Data from: Functional monocentricity with holocentric characteristics and chromosome-specific centromeres in a stick insect
Data files
Dec 03, 2024 version files 2.55 MB
-
Git_Tdi_centromere_paper-main.zip
2.54 MB
-
README.md
2.93 KB
Abstract
Centromeres are essential for chromosome segregation in eukaryotes, yet their specification is surprisingly diverse among species, and can involve major transitions such as those from localized to chromosome-wide centromeres between monocentric and holocentric species. How this diversity evolves remains elusive. We discovered within-cell variation in the recruitment of the major centromere protein CenH3, reminiscent of variation typically observed among species. While CenH3-containing nucleosomes are distributed in a monocentric fashion on autosomes and bind tandem repeat sequences specific to individual or groups of chromosomes, they show a longitudinal distribution and broad intergenic binding on the X chromosome, which partially recapitulates phenotypes known from holocentric species. Despite this variable CenH3 distribution among chromosomes, all chromosomes are functionally monocentric, marking the first instance of a monocentric species with chromosome-wide CenH3 deposition. Together, our findings illustrate a potential transitional state between mono- and holocentricity or towards CenH3-independent centromere determination, and help to understand the rapid centromere sequence divergence between species.
This repository contains the codes used for analysing centromere sequences in the "Functional monocentricity with holocentric characteristics and chromosome-specific centromeres in a stick insect" article.
Input data files for executing the codes are available upon request.
Documentation
script_chip_tdi_paper_final.sh describes the general pipeline to analyse the centromere sequences in T. douglasi.
The separated folders include the different scripts used in the overall pipeline:
TE_annotation
script_transposable_element_annotation.Rmd: annotates transposable elements in the T. douglasi genome assembly.
TR annotation and minimal rotations
script_tandem-repeat_annotation.sh: annotates tandem repeat sequences in the T. douglasi genome assembly.
script_minimal_rotation_parse.pl: orders every repeated motif sequence alphabetically.
kmer_approach
config_xla_merge_final_SE_v9_yf_genome10.2.yaml: configuration file for the kmer approach
snakefile_v9_genomev10PRE_SE.py: python script to identify CenH3-enriched k-mer motifs.
Levenshtein distances
script_levenshtein_rotations_F-F_inputFiles.py: computes pair-wise levenstein distances between motif sequences.
script_levenshtein_rotations_F-R_inputFiles.py: computes pair-wise levenstein distances between motif sequences and their reverse complements.
Rscripts
TRF_parsing.R: parses gff3 file obtained from tandem repeat annotation (see script_tandem-repeat_annotation.sh)

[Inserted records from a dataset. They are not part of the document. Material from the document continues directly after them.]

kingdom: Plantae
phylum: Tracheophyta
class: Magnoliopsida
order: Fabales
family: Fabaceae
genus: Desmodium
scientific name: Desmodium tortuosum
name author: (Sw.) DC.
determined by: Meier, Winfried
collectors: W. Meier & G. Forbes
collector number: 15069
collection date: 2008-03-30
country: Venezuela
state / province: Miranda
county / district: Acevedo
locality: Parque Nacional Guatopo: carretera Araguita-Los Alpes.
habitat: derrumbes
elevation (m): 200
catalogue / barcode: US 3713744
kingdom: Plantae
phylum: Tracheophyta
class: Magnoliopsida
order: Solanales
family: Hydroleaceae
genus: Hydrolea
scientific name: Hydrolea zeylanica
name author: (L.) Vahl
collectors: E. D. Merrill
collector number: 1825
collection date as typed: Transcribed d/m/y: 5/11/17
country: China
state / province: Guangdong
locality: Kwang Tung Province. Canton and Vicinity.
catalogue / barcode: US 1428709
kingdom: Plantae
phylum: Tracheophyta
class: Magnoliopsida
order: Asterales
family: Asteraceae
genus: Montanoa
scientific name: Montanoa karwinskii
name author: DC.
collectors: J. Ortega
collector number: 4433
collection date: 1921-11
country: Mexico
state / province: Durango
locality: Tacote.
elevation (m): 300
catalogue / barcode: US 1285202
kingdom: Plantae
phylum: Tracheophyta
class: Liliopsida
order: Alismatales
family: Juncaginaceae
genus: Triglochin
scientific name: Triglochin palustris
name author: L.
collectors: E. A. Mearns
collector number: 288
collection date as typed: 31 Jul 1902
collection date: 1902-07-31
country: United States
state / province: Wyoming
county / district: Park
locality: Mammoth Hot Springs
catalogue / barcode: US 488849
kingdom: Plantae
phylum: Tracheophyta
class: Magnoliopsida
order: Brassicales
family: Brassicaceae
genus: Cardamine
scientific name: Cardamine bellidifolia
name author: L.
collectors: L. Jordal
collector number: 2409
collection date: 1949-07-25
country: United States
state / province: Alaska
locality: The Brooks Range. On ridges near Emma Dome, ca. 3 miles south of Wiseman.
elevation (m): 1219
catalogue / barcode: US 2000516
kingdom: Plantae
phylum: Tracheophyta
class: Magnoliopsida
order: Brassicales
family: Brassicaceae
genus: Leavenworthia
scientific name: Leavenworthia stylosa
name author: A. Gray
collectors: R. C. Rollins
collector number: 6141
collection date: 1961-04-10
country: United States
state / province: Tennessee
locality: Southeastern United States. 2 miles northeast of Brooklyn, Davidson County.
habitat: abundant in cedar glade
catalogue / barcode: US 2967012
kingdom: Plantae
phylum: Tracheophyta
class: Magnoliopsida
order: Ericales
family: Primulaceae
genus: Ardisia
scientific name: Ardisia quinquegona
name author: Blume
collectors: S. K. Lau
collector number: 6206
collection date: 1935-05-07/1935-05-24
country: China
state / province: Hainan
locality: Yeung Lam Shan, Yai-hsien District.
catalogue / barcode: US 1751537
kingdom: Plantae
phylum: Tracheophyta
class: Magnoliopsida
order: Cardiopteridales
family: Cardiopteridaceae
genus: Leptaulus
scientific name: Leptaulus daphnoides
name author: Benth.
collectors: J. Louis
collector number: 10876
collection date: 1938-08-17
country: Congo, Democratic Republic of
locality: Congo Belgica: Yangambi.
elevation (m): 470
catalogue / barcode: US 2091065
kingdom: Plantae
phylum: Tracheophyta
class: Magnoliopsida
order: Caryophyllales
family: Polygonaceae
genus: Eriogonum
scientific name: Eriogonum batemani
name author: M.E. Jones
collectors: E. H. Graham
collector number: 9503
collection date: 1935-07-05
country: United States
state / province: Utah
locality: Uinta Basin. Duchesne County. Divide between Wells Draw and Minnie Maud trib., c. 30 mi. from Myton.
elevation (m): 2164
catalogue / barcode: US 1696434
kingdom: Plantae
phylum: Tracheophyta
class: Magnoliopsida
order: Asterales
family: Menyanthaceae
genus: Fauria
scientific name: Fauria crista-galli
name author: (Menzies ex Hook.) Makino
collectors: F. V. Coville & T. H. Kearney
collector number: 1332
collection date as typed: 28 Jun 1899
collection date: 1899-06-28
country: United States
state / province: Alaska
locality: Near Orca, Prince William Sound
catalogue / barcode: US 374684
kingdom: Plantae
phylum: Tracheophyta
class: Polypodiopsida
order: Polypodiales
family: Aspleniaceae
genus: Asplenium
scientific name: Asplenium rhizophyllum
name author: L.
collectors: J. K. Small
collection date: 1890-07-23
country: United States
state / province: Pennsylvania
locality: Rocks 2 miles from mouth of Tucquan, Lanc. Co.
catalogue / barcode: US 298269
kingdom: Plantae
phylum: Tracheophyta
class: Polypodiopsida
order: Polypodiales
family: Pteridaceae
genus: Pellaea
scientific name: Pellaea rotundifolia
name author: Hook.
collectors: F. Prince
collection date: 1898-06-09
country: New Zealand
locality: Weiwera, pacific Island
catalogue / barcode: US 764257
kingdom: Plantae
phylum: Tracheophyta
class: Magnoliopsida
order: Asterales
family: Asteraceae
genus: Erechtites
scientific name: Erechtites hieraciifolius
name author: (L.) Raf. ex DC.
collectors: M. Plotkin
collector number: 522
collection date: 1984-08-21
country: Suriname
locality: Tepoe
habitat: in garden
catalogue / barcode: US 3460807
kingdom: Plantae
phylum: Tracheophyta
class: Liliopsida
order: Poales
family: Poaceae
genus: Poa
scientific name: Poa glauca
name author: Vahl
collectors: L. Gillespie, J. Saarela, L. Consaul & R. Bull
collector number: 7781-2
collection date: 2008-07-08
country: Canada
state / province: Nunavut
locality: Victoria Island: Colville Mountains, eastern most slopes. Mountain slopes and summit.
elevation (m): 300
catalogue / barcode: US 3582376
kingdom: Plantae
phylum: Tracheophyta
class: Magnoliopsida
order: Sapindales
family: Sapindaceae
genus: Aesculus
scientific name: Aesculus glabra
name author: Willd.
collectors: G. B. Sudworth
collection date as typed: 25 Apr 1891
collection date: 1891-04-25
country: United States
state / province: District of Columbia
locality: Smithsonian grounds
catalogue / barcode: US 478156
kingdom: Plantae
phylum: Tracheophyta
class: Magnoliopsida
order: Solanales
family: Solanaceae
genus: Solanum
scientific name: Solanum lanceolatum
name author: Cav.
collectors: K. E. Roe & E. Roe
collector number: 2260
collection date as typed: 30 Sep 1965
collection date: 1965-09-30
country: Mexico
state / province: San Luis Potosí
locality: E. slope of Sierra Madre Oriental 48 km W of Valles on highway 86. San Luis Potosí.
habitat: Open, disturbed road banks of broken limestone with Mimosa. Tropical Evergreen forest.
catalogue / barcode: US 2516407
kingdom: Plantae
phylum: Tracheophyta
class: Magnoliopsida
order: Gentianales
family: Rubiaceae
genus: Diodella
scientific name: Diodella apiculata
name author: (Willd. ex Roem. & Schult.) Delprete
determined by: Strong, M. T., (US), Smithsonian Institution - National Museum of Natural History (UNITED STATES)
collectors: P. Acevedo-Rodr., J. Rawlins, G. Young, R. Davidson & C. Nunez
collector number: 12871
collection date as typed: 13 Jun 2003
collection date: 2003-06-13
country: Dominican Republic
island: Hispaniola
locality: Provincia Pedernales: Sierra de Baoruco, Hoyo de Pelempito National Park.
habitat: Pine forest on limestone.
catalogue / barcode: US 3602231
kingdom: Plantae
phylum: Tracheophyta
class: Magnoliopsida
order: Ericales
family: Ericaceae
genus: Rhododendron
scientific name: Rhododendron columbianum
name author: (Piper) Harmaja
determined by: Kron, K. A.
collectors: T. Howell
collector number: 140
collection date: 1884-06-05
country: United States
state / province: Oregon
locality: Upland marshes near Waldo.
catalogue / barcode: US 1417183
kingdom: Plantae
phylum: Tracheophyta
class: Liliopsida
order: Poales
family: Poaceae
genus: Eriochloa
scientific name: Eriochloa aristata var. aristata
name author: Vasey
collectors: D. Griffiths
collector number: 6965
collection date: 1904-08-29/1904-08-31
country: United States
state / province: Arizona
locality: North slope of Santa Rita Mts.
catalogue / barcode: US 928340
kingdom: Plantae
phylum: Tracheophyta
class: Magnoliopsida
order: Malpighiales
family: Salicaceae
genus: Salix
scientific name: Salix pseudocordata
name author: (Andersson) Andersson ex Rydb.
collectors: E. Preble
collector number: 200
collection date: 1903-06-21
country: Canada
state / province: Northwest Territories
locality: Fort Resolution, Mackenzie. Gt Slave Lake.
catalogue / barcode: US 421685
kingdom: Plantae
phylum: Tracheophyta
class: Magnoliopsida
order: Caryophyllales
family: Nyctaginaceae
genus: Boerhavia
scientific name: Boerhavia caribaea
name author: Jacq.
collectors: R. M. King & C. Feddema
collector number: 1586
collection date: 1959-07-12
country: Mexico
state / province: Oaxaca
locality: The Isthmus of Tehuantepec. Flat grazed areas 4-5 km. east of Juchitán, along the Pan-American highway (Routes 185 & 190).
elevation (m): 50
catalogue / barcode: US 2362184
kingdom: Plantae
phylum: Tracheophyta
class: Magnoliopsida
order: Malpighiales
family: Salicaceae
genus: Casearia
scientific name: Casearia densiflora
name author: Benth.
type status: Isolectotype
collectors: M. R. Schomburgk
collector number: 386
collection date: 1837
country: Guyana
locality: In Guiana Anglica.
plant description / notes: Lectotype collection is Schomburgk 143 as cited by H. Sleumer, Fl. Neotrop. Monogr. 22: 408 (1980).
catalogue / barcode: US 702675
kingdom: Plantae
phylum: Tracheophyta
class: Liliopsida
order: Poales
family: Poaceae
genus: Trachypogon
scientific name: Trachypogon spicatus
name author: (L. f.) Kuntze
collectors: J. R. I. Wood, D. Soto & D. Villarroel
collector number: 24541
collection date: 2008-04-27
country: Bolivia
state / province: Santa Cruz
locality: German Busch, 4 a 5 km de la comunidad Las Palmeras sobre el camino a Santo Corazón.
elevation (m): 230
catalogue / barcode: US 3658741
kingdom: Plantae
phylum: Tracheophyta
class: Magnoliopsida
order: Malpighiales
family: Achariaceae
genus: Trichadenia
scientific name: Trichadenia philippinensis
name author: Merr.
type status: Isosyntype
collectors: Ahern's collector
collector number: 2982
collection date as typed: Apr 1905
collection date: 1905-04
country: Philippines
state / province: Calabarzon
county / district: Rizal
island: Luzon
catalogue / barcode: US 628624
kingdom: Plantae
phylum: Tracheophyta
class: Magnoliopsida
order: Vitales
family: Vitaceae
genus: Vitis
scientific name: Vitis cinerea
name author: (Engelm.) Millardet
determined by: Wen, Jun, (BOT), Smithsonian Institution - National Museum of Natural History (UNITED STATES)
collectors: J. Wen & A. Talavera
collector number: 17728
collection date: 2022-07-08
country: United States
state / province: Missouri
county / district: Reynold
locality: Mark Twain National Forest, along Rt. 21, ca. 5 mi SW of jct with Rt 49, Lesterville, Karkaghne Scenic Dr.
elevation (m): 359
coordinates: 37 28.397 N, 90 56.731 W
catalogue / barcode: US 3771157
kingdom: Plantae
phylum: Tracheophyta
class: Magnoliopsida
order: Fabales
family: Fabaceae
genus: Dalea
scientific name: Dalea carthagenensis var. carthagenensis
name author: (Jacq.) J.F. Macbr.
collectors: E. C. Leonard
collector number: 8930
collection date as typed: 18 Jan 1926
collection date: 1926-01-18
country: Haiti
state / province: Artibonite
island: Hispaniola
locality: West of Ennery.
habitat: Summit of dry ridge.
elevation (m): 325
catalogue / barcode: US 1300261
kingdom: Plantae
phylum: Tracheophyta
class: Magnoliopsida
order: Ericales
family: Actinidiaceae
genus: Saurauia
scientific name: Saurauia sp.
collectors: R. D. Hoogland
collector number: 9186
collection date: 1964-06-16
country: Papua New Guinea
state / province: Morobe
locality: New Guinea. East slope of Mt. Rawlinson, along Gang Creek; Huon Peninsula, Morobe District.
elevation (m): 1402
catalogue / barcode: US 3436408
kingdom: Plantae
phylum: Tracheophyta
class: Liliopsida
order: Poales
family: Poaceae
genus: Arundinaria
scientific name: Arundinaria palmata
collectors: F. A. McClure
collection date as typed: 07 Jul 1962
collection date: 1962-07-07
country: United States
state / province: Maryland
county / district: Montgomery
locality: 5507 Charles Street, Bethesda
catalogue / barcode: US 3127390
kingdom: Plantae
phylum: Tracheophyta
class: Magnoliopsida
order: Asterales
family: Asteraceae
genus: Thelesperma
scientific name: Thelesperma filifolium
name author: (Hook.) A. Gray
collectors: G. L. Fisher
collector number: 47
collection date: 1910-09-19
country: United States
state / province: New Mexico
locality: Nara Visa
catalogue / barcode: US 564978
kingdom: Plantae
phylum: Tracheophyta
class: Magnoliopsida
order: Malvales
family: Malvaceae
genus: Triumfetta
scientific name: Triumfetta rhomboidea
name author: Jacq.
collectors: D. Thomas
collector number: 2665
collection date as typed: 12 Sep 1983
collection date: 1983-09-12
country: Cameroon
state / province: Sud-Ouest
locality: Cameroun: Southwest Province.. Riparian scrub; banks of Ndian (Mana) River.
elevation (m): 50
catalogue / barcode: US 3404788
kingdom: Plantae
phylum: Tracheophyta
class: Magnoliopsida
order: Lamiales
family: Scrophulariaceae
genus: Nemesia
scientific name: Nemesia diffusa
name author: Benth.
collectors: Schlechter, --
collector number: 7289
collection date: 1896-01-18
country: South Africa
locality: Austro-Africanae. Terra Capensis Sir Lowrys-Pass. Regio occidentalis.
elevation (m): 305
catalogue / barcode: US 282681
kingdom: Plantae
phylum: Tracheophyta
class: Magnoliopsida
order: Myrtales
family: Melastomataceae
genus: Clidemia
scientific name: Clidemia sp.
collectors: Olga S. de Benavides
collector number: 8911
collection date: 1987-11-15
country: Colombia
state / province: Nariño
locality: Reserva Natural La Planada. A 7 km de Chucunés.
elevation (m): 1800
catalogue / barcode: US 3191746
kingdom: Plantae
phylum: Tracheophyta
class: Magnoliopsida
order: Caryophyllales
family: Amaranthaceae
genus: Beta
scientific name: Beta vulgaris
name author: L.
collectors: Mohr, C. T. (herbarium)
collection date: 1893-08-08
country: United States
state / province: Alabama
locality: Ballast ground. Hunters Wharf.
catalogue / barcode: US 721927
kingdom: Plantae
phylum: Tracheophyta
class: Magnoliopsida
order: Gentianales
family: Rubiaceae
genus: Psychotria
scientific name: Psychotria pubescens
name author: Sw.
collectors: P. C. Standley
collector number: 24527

Proportion_categories.R: estimates proportion and enrichment of sequence categories annotated in the T. douglasi genome assembly.
Enriched_windows.R: selects 10kb windows based on coverage ratio of CenH3-ChIP to input
Enriched_minimal_rotation_TR_motifs.R: extract and duplicates motif sequences with minimal rotations to compute Levenshtein distances
Levenstein_network.R: builds network of sequence similarities among tandem repeat motifs identified in the genome assembly.
kmer_minimal_rotation_TR_motifs.R: extract and duplicates motif sequences identified in the de novo contigs with minimal rotations to compute Levenshtein distances.
Levenstein_network_contigs.R: builds network of sequence similarities among tandem repeat motifs identified in the de novo contigs (k-mer approach).
Heatmap_TRF-based.R: creates a heatmap with hierarchical clustering based on total array length inferred by summing Tandem Repeat Finder array lengths per repeat family
Heatmap_blast-based.R: creates a heatmap with hierarchical clustering based on total array length inferred by summing the lengths of sequence motif blast hits with 80% sequence similarity and 80% query coverage.
Genome_assembly
Genome assembly pipeline for T. douglasi.
Sex_chr_ID
Scripts to ID the X chromosome in T. douglasi.
Gene_annotation
Gene annotation scripts for the T. douglasi genome.